• _HOW TO COMPLETE THIS TASK_: The whole listing below should be duplicated exactly, with nothing left out.
━━━ DATASET EXTRACT
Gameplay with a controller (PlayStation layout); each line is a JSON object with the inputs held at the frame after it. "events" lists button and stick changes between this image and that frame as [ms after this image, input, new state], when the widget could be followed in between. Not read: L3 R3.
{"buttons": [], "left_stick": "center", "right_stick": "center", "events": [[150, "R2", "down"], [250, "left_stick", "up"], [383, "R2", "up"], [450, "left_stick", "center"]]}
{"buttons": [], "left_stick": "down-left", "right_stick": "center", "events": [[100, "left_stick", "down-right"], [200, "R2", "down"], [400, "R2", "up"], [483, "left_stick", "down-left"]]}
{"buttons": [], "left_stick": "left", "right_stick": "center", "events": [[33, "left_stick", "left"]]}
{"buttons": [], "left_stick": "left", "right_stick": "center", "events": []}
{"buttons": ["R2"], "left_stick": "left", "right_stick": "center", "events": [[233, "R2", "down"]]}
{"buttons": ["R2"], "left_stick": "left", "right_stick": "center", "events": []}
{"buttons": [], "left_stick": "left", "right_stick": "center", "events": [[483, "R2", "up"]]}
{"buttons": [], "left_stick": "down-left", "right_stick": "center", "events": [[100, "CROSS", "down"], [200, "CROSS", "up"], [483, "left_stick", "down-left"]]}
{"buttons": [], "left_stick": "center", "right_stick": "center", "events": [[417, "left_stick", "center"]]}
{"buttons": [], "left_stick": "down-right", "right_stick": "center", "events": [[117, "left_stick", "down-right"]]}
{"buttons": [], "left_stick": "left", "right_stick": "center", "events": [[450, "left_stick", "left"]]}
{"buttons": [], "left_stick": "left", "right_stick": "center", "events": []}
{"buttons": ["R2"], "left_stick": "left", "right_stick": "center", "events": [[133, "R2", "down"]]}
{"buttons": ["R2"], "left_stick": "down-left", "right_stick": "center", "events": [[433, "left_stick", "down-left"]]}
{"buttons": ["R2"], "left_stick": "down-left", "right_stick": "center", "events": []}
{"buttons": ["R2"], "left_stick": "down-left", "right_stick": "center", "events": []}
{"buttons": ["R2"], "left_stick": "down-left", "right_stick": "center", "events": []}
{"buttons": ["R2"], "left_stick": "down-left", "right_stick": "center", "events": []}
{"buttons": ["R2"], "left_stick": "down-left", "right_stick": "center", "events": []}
━━━━━━
• _TASK OUTPUT_:
Gameplay with a controller (PlayStation layout); each line is a JSON object with the inputs held at the frame after it. "events" lists button and stick changes between this image and that frame as [ms after this image, input, new state], when the widget could be followed in between. Not read: L3 R3.
{"buttons": [], "left_stick": "center", "right_stick": "center", "events": [[150, "R2", "down"], [250, "left_stick", "up"], [383, "R2", "up"], [450, "left_stick", "center"]]}
{"buttons": [], "left_stick": "down-left", "right_stick": "center", "events": [[100, "left_stick", "down-right"], [200, "R2", "down"], [400, "R2", "up"], [483, "left_stick", "down-left"]]}
{"buttons": [], "left_stick": "left", "right_stick": "center", "events": [[33, "left_stick", "left"]]}
{"buttons": [], "left_stick": "left", "right_stick": "center", "events": []}
{"buttons": ["R2"], "left_stick": "left", "right_stick": "center", "events": [[233, "R2", "down"]]}
{"buttons": ["R2"], "left_stick": "left", "right_stick": "center", "events": []}
{"buttons": [], "left_stick": "left", "right_stick": "center", "events": [[483, "R2", "up"]]}
{"buttons": [], "left_stick": "down-left", "right_stick": "center", "events": [[100, "CROSS", "down"], [200, "CROSS", "up"], [483, "left_stick", "down-left"]]}
{"buttons": [], "left_stick": "center", "right_stick": "center", "events": [[417, "left_stick", "center"]]}
{"buttons": [], "left_stick": "down-right", "right_stick": "center", "events": [[117, "left_stick", "down-right"]]}
{"buttons": [], "left_stick": "left", "right_stick": "center", "events": [[450, "left_stick", "left"]]}
{"buttons": [], "left_stick": "left", "right_stick": "center", "events": []}
{"buttons": ["R2"], "left_stick": "left", "right_stick": "center", "events": [[133, "R2", "down"]]}
{"buttons": ["R2"], "left_stick": "down-left", "right_stick": "center", "events": [[433, "left_stick", "down-left"]]}
{"buttons": ["R2"], "left_stick": "down-left", "right_stick": "center", "events": []}
{"buttons": ["R2"], "left_stick": "down-left", "right_stick": "center", "events": []}
{"buttons": ["R2"], "left_stick": "down-left", "right_stick": "center", "events": []}
{"buttons": ["R2"], "left_stick": "down-left", "right_stick": "center", "events": []}
{"buttons": ["R2"], "left_stick": "down-left", "right_stick": "center", "events": []}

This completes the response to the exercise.